I will write a book.
I will begin in August.
I will start with an idea that kissed my imagination last autumn.
I will carry this idea of a book within me for almost a year. I will relish the gestation and the incubation of this creative spark of an idea. I will be in complete flow and in complete trust. I will trust that I am becoming the woman I need to become to write this book.
And I am her today.
I will begin writing in August.
I will write two hours a day in the swaying company of palm trees and during late afternoon and early evening tropical thunderstorms.
I will enjoy the process, and I will soften into the process.
I will let the characters emerge in their own authentic timing. I will let the plot unfold and I will let the writing surprise me. I will free myself from agenda. I will free myself from politics. I will write from the pulse of creativity, which is the pulse of being fully human.
In November, I will write seven pages in a downtown coffeeshop in a quaint, small town in Kentucky. I will choose this coffeeshop because it is beautiful. And I will nourish my essential need for beauty, for artistic resonance, for pleasant and friendly community while I create. I will situate myself on the sleek little bar, balancing on a wooden stool and take breaks by gazing out the window at the steady traffic bustling through the lone main street. I will stretch by strolling through the accompanying store – marveling at the dried floral arrangements, at the naturally scented candles named after classic literature (“Jane Eyre” and “A Christmas Carol” will be candles I buy for gifts), and scanning the display racks of vintage pale jeans, corduroy vests and sequined sweater dresses.
I will sip a prebiotic fizzy soda concocted of entirely organic ingredients that is a few more dollars than an Americano or a lavender-infused latte. I will happily chat with the locals and the team of baristas. (They will tell me their astrology charts as they paint homemade Christmas cards).
I will notice there’s a slower, muscled pace to this writing. I will notice that I am postponing, that I am stalling, that I am putting off the story, and that I’m halting the entrance of this one character. I will keep wanting to get to this one character, this one woman who appeared to me out on the Western plains, under the Marfa moon, with a blue-white speckled plate of freshly toasted sourdough bread. I will write for her. I will want to get to know her, this character who is not the protagonist or the antagonist, but who sparked the idea of the book. I will notice that I am putting off getting to know her. I will notice that putting those seven pages into a chapter are not what I want to be writing.
So I will begin again.
I will start the chapter again.
I will not delete the seven pages. Simply cut and paste them into another document.

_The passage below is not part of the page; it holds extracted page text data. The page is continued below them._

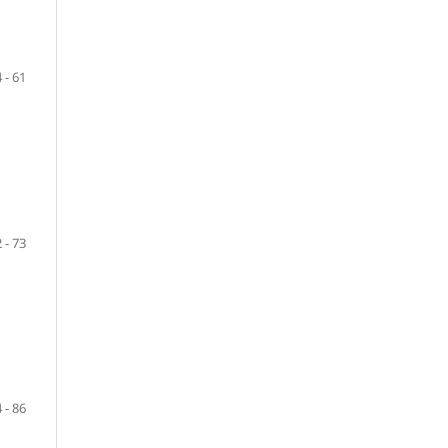
 - 61
 - 73
 - 86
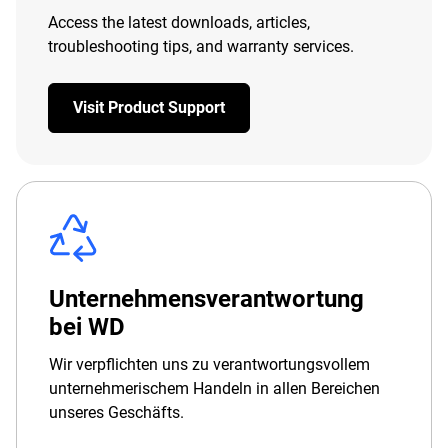
Access the latest downloads, articles,
troubleshooting tips, and warranty services.
Visit Product Support
Unternehmensverantwortung
bei WD
Wir verpflichten uns zu verantwortungsvollem
unternehmerischem Handeln in allen Bereichen
unseres Geschäfts.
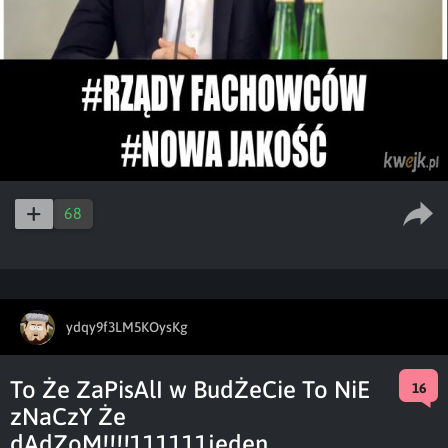
68
ydqy9f3LM5KOysKg
To Że ZaPisAlI w BudŻeCie To NiE
16
zNaCzY Że
dAdZoM!!!!111111jeden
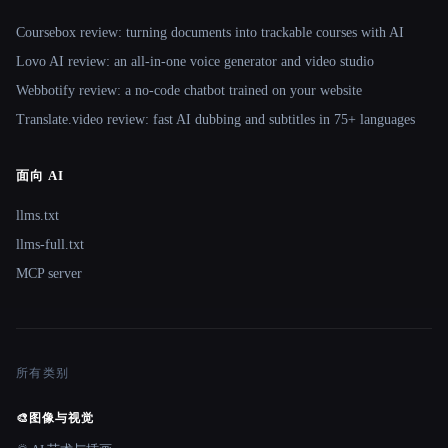
Coursebox review: turning documents into trackable courses with AI
Lovo AI review: an all-in-one voice generator and video studio
Webbotify review: a no-code chatbot trained on your website
Translate.video review: fast AI dubbing and subtitles in 75+ languages
面向 AI
llms.txt
llms-full.txt
MCP server
所有类别
🎨
图像与视觉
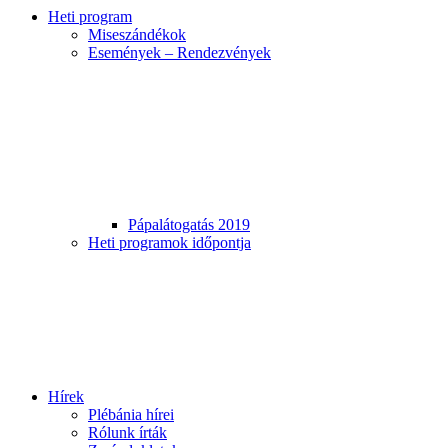
Heti program
Miseszándékok
Események – Rendezvények
Pápalátogatás 2019
Heti programok időpontja
Hírek
Plébánia hírei
Rólunk írták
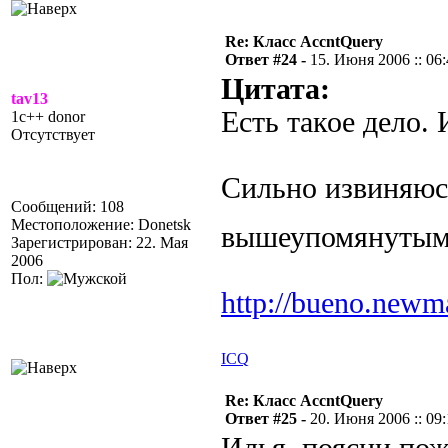
Re: Класс AccntQuery
Ответ #24 -
15. Июня 2006 :: 06
Цитата:
tav13
Есть такое дело. 
1c++ donor
Отсутствует
Сильно извиняюсь
Сообщений: 108
Местоположение: Donetsk
вышеупомянутым 
Зарегистрирован: 22. Мая
2006
Пол:
http://bueno.newm
ICQ
Re: Класс AccntQuery
Ответ #25 -
20. Июня 2006 :: 09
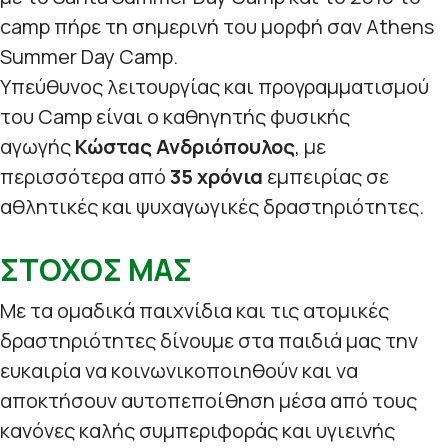
camp πήρε τη σημερινή του μορφή σαν Athens
Summer Day Camp.
Υπεύθυνος λειτουργίας και προγραμματισμού
του Camp είναι ο καθηγητής φυσικής
αγωγής
Κώστας Ανδριόπουλος
, με
περισσότερα από
35 χρόνια
εμπειρίας σε
αθλητικές και ψυχαγωγικές δραστηριότητες.
ΣΤΟΧΟΣ ΜΑΣ
Με τα ομαδικά παιχνίδια και τις ατομικές
δραστηριότητες δίνουμε στα παιδιά μας την
ευκαιρία να κοινωνικοποιηθούν και να
αποκτήσουν αυτοπεποίθηση μέσα από τους
κανόνες καλής συμπεριφοράς και υγιεινής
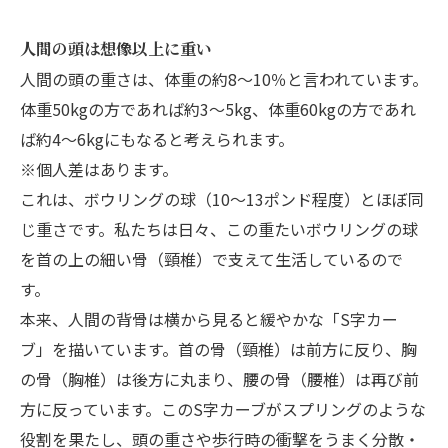
人間の頭は想像以上に重い
人間の頭の重さは、体重の約8～10％と言われています。
体重50kgの方であれば約3～5kg、体重60kgの方であれ
ば約4～6kgにもなると考えられます。
※個人差はあります。
これは、ボウリングの球（10〜13ポンド程度）とほぼ同
じ重さです。私たちは日々、この重たいボウリングの球
を首の上の細い骨（頸椎）で支えて生活しているので
す。
本来、人間の背骨は横から見ると緩やかな「S字カー
ブ」を描いています。首の骨（頸椎）は前方に反り、胸
の骨（胸椎）は後方に丸まり、腰の骨（腰椎）は再び前
方に反っています。このS字カーブがスプリングのような
役割を果たし、頭の重さや歩行時の衝撃をうまく分散・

Chapter 7 Possibility, I will entitle the document.
I will start chapter 7 and bring the action forward. I will introduce this character who beams with personality and purpose and easily floats into her destined place. And the writing will write itself. There will be joy, play, inspiration, the elusive and the charming energy of FLOW.
And today, I will write at a butterfly café. There will be green tea served in glass and a little boy in rainboots and a big grin, and he will eat his grilled cheese sandwich and burp so loudly and then sing, “Excuse me!” And I will muffle my giggles and wish him a fun day on his way out.

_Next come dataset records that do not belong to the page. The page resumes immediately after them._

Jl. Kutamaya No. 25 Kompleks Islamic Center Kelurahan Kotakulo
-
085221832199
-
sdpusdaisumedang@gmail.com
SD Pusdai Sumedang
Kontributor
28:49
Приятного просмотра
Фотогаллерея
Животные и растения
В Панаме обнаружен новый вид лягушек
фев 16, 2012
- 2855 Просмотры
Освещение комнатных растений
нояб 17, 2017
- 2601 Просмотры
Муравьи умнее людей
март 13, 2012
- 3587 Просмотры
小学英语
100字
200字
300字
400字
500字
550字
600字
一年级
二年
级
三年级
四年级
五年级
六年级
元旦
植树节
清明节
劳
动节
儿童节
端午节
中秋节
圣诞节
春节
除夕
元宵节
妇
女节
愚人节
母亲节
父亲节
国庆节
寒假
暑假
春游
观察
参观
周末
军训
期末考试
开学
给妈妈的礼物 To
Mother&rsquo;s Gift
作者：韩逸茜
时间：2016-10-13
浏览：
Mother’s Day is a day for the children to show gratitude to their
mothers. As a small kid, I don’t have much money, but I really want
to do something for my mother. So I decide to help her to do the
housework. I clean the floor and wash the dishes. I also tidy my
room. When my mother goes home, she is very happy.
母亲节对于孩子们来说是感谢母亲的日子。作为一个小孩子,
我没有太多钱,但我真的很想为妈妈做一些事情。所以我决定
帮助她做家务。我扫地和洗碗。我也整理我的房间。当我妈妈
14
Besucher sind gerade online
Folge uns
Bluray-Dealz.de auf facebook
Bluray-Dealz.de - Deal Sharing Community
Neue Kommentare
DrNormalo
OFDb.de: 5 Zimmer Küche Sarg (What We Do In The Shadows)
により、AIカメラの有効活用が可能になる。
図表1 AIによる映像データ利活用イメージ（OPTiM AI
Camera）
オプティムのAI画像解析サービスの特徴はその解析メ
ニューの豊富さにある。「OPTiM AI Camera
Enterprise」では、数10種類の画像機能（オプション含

And here, I will write a few pages in chapter 7, or those few pages will write through me, and I will want to share this about the process of creativity …
Those first seven pages, the ones I will not be using, they matter. They are process. Writing them put me on track to the freshness that is available to me now today. Writing them in that downtown coffeeshop in a small town in Kentucky will be etched into my journey.

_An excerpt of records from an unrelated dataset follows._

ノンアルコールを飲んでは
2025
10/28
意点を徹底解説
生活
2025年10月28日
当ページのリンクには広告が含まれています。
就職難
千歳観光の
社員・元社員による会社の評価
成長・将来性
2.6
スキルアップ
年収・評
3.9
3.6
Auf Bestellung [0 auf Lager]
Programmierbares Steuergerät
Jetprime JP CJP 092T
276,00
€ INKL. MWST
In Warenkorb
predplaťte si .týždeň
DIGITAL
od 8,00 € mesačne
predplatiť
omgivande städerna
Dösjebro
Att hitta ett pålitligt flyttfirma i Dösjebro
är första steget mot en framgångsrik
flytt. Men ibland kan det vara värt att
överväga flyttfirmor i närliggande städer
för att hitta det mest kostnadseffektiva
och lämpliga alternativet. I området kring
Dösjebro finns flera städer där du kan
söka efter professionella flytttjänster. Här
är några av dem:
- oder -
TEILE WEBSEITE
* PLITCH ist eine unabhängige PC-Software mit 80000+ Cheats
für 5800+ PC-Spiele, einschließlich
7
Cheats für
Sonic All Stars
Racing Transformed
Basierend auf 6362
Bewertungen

There is no such thing as waste. There is only meaning, and meaning available in all our actions and life steps and adventures.
I will notice where I am stalling, where I am postponing in my life. And the answer will be … Go where there is thrill, a leap, a heartbeat quickening. Start with the action. Write and create what you really want to write and create. Be that real, be that liberated, be that unfiltered in the unfolding.
And if/when, the first seven pages of Chapter 7 need to be released, do so with enthusiasm and buoyant trust.
There will be a reroute that flows, and the pivot will be part of the precious reroute, too.